[Scene change data]
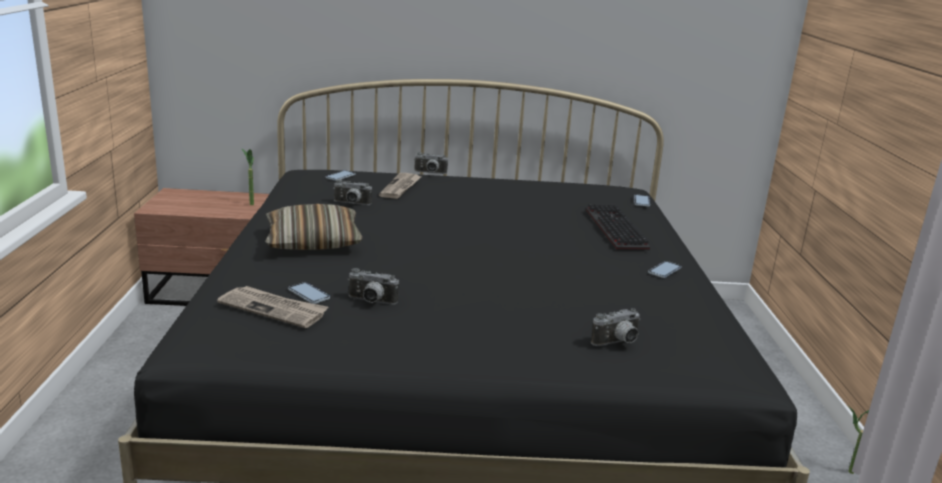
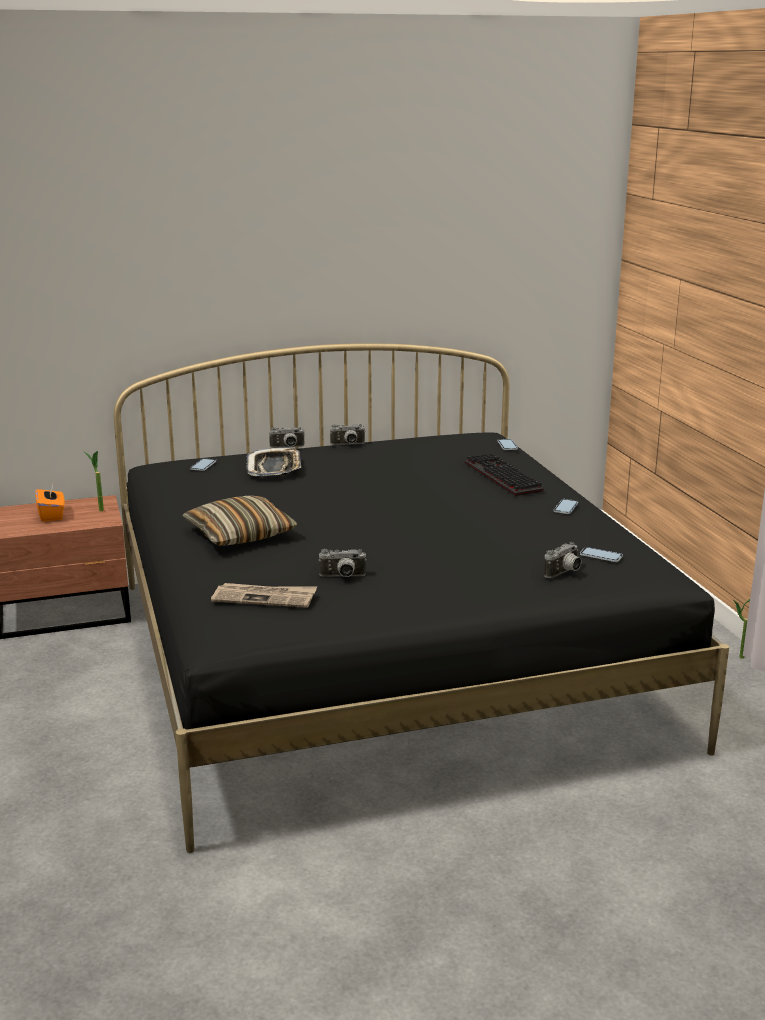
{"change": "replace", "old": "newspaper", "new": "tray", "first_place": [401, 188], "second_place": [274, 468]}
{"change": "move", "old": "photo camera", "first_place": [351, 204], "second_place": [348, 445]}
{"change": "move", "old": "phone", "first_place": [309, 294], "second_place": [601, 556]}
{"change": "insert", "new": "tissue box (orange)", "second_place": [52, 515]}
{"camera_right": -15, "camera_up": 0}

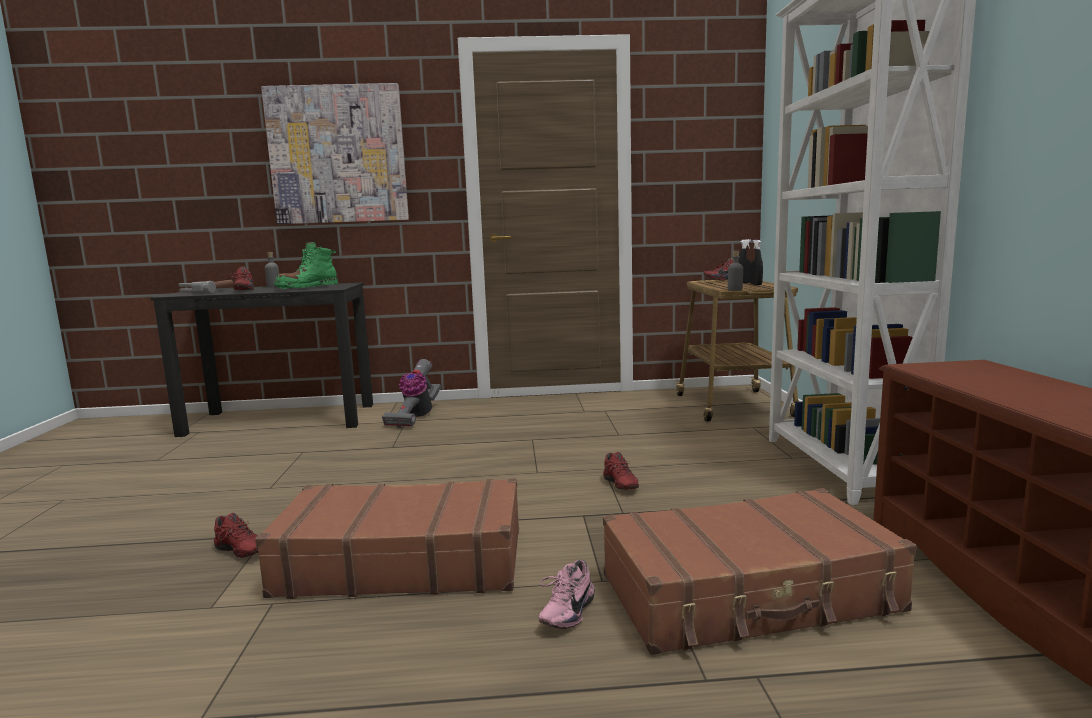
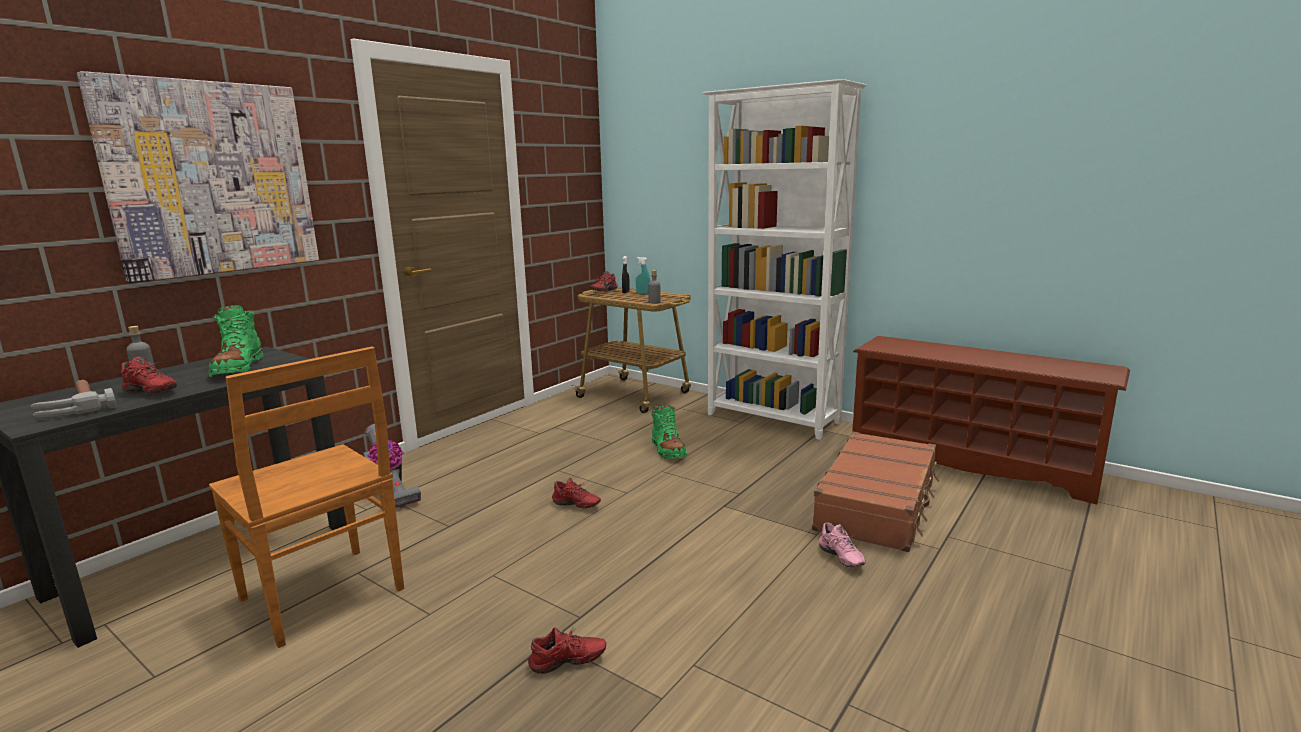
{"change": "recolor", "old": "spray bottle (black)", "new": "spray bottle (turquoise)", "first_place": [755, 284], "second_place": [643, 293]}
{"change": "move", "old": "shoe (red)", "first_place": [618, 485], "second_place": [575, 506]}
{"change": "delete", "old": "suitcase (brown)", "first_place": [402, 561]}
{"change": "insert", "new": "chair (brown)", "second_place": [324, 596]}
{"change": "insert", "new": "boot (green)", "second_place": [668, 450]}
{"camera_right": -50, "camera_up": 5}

• _PROBLEM_: Give the data again exactly as it stands, apart from the pictures.

• _REPLY TO THE TASK_:
{"change": "replace", "old": "newspaper", "new": "tray", "first_place": [401, 188], "second_place": [274, 468]}
{"change": "move", "old": "photo camera", "first_place": [351, 204], "second_place": [348, 445]}
{"change": "move", "old": "phone", "first_place": [309, 294], "second_place": [601, 556]}
{"change": "insert", "new": "tissue box (orange)", "second_place": [52, 515]}
{"camera_right": -15, "camera_up": 0}

{"change": "recolor", "old": "spray bottle (black)", "new": "spray bottle (turquoise)", "first_place": [755, 284], "second_place": [643, 293]}
{"change": "move", "old": "shoe (red)", "first_place": [618, 485], "second_place": [575, 506]}
{"change": "delete", "old": "suitcase (brown)", "first_place": [402, 561]}
{"change": "insert", "new": "chair (brown)", "second_place": [324, 596]}
{"change": "insert", "new": "boot (green)", "second_place": [668, 450]}
{"camera_right": -50, "camera_up": 5}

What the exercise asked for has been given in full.